Customers are important to the survival and success of any business because they are the source of the revenue. The success of a business is the ability to satisfy customers and make them happy, and therefore turn a profit from them. To achieve a business success, the business has to find the right potential customers. Using customers’ data can help to build models for predicting the future behaviors of the customers and targeting customers who help the business to make more money.
In this project, I will analyze a mall customers’ dataset to answer the following question:
- Who is the customers we should target?
To answer this question, I will build a K-means clustering model to group the customers by their characteristics. This grouping is to understand each segment and target the right customers to let them stay with the business.
- One notebook file
Customers_Segmentation_by_Kmeans.ipynbwhich contains the code. - One csv file
Mall_Customers.csvwhich contains the customer dataset. The dataset is avilable in Kaggle website.
All libraries are avilable in Anaconda distribution of Python. The code should run using Python versions 3.*.
There are five type of cluster which are:
- Cluster 0: medium sending score and medium annual income.
- Cluster 1: low spending score and high annual income.
- Cluster 2: low sending score and low annual income.
- Cluster 3: high sending score and low annual income.
- Cluster 4: high spending score and high annual income.
Customers data clustering help us to understand the customers’ characteristics. Here are some suggestion for each cluster:
- The customers in clusters 0, who have medium annual incomes and medium spending scores, can be attractive by marketing campaigns.
- The customers in clusters 1, who have low annual incomes and low spending scores, are usually older than 35 years. So, we need to the find a way to attract old customers for example special offers for the products that they usually buy it, and investigate the causes of the low spending scores.
- The customers in clusters 2, who have high annual incomes and low spending scores, are usually males or old females. So, we need to the find a way to attract them customers for example special offers for the products that they usually buy it, and investigate the causes of the low spending scores.
- The customers in clusters 3, who have low annual incomes and high spending scores, are special customer because their incomes are low and spending scores are high. We should to keep these customers by designing a loyalty programs which offers discounts to the members.

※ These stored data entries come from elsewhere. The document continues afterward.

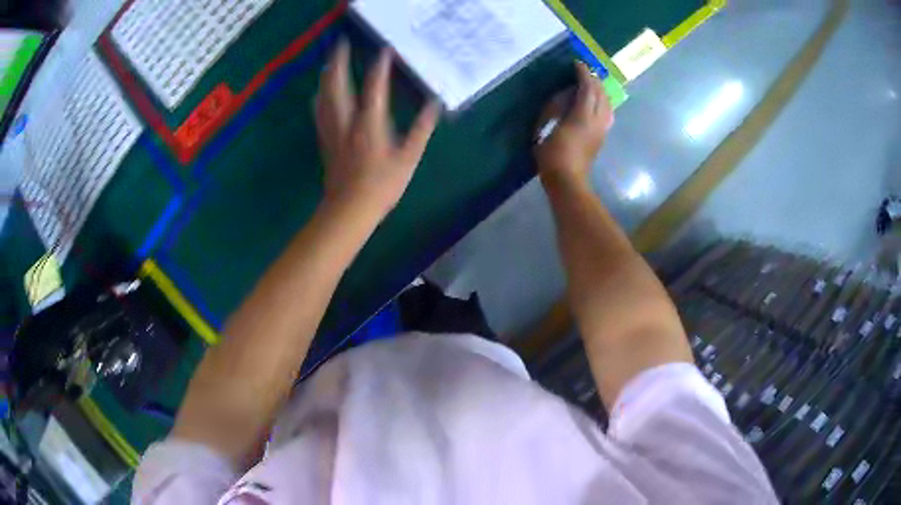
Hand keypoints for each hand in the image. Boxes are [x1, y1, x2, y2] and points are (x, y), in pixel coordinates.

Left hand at [315, 40, 440, 218]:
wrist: (349, 208)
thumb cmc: (382, 185)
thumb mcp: (409, 158)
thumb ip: (421, 129)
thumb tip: (434, 104)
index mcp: (370, 123)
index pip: (374, 86)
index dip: (380, 66)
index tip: (384, 49)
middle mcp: (347, 120)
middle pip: (338, 83)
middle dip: (339, 61)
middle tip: (341, 44)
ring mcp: (332, 129)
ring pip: (324, 95)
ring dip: (326, 75)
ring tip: (329, 61)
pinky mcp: (324, 139)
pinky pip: (319, 111)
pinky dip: (320, 96)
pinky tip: (320, 92)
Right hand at [534, 62, 613, 186]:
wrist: (568, 181)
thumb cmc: (553, 157)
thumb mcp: (547, 131)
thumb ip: (556, 113)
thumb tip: (562, 101)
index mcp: (582, 116)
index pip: (588, 88)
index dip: (583, 74)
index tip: (577, 63)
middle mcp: (596, 121)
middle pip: (601, 94)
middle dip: (594, 80)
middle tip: (584, 72)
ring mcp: (601, 130)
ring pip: (607, 104)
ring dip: (600, 91)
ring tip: (591, 86)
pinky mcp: (601, 138)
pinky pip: (606, 114)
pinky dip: (602, 103)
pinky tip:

- The customers in clusters 4, who have high annual incomes and high spending scores, are the most valuable customers. We should keep these customers by appropriate pricing or special offers. From the clustering we found that, the customers in cluster 3 and cluster 4 are usually female who are between the ages of 20 and 30 years old. So, to obtain new customers, we can fouces on female who are between 20 and 30 in the advertising campaign.